A gas leak in the port city of Karachi, on the south coast of Pakistan, has so far killed 14 people and left hundreds of people sick. The origin of the leak, which was first detected on February 16, has yet to be determined with local officials giving conflicting explanations as to what happened.

Port of Karachi - Image: Wikimedia/Sana Sneha
Port of Karachi - Image: Wikimedia/Sana Sneha

Some officials said that the odourless gas was coming from the city’s port. Scientists and chemical experts from the army and navy were brought in to help find the source of the leak. Local hospitals said that around 650 people had been treated for sickness with some being taken to intensive care units.

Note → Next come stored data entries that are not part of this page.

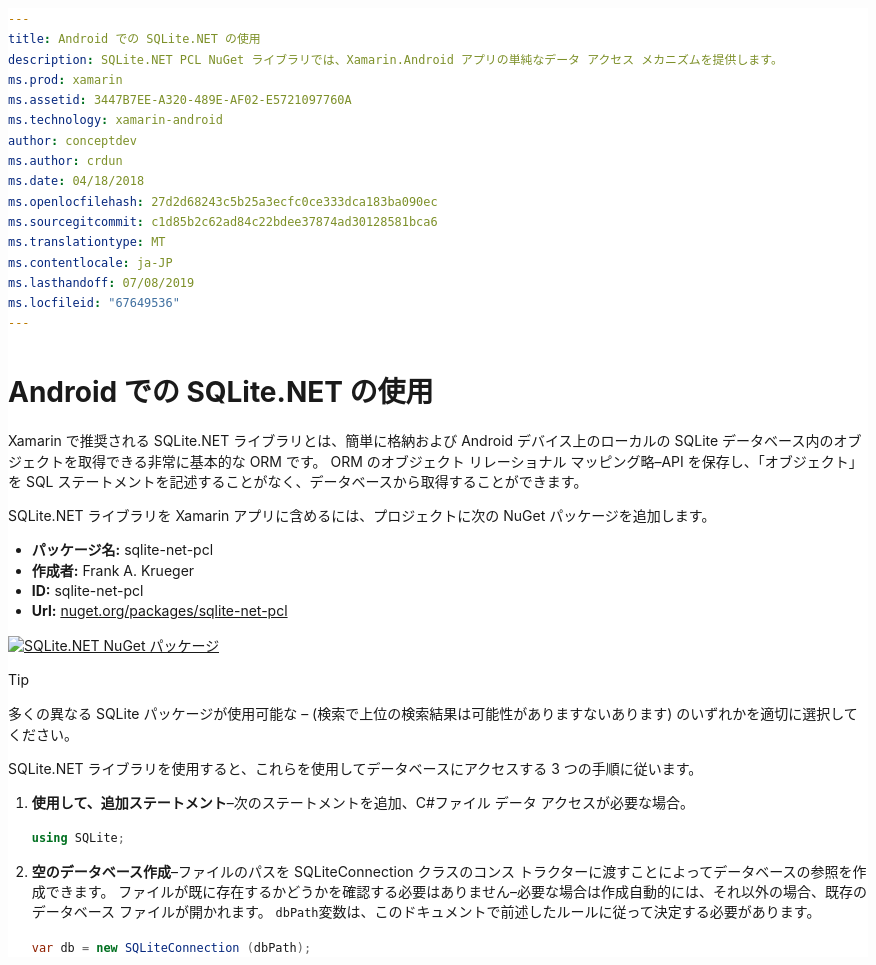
 ```yaml
---
title: Android での SQLite.NET の使用
description: SQLite.NET PCL NuGet ライブラリでは、Xamarin.Android アプリの単純なデータ アクセス メカニズムを提供します。
ms.prod: xamarin
ms.assetid: 3447B7EE-A320-489E-AF02-E5721097760A
ms.technology: xamarin-android
author: conceptdev
ms.author: crdun
ms.date: 04/18/2018
ms.openlocfilehash: 27d2d68243c5b25a3ecfc0ce333dca183ba090ec
ms.sourcegitcommit: c1d85b2c62ad84c22bdee37874ad30128581bca6
ms.translationtype: MT
ms.contentlocale: ja-JP
ms.lasthandoff: 07/08/2019
ms.locfileid: "67649536"
---
```

# <a name="using-sqlitenet-with-android"></a>Android での SQLite.NET の使用

Xamarin で推奨される SQLite.NET ライブラリとは、簡単に格納および Android デバイス上のローカルの SQLite データベース内のオブジェクトを取得できる非常に基本的な ORM です。 ORM のオブジェクト リレーショナル マッピング略&ndash;API を保存し、「オブジェクト」を SQL ステートメントを記述することがなく、データベースから取得することができます。

SQLite.NET ライブラリを Xamarin アプリに含めるには、プロジェクトに次の NuGet パッケージを追加します。

- **パッケージ名:** sqlite-net-pcl
- **作成者:** Frank A. Krueger
- **ID:** sqlite-net-pcl
- **Url:** [nuget.org/packages/sqlite-net-pcl](https://www.nuget.org/packages/sqlite-net-pcl/)

[![SQLite.NET NuGet パッケージ](using-sqlite-orm-images/image1a-sml.png "SQLite.NET NuGet パッケージ")](using-sqlite-orm-images/image1a.png#lightbox)

> [!TIP]
> 多くの異なる SQLite パッケージが使用可能な – (検索で上位の検索結果は可能性がありますないあります) のいずれかを適切に選択してください。

SQLite.NET ライブラリを使用すると、これらを使用してデータベースにアクセスする 3 つの手順に従います。

1.  **使用して、追加ステートメント**&ndash;次のステートメントを追加、C#ファイル データ アクセスが必要な場合。

    ```csharp
    using SQLite;
    ```

2.  **空のデータベース作成**&ndash;ファイルのパスを SQLiteConnection クラスのコンス トラクターに渡すことによってデータベースの参照を作成できます。 ファイルが既に存在するかどうかを確認する必要はありません&ndash;必要な場合は作成自動的には、それ以外の場合、既存のデータベース ファイルが開かれます。 `dbPath`変数は、このドキュメントで前述したルールに従って決定する必要があります。

    ```csharp
    var db = new SQLiteConnection (dbPath);
    ```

Locals reported that they were experiencing breathing difficulties, chest pains, and burning eyes.

The deaths and illnesses all occurred in Kiamari, a neighbourhood situated on the coast of the city near to Karachi’s main port. Schools and factories in the area were closed in response to the toxic gas and Pakistan State Oil temporarily suspended operations at the port. Some officials said that the deaths and illnesses were caused by soybean dust that may have spread during an unloading operation at the port. 

Meanwhile, the Environmental Protection Agency of Sindh Province suggested that hydrogen sulphide gas emissions from an oil terminal in the port may have also been the cause of the deaths and illnesses. However, the province’s chemical science laboratory offered a contradictory explanation and said the deaths may have been caused by methyl bromide, a gas used in the fumigation of large vessels.

There have also even been suggestions that the leak didn’t originate from Karachi port at all. In a statement, the Karachi Port Trust Chairman, Jameel Akhtar, said: "All terminals and berths have been checked. Even private terminals, the oil piers, oil installation areas have been checked. No gas or chemical leakage. If there was a gas leak at the port the first affected would have been the people who work near the court."

Government officials are yet to make an official statement about the incident.

The contradicting reports and theories coming from federal and provincial officials has fuelled demonstrations, with some locals suggesting a cover-up was taking place.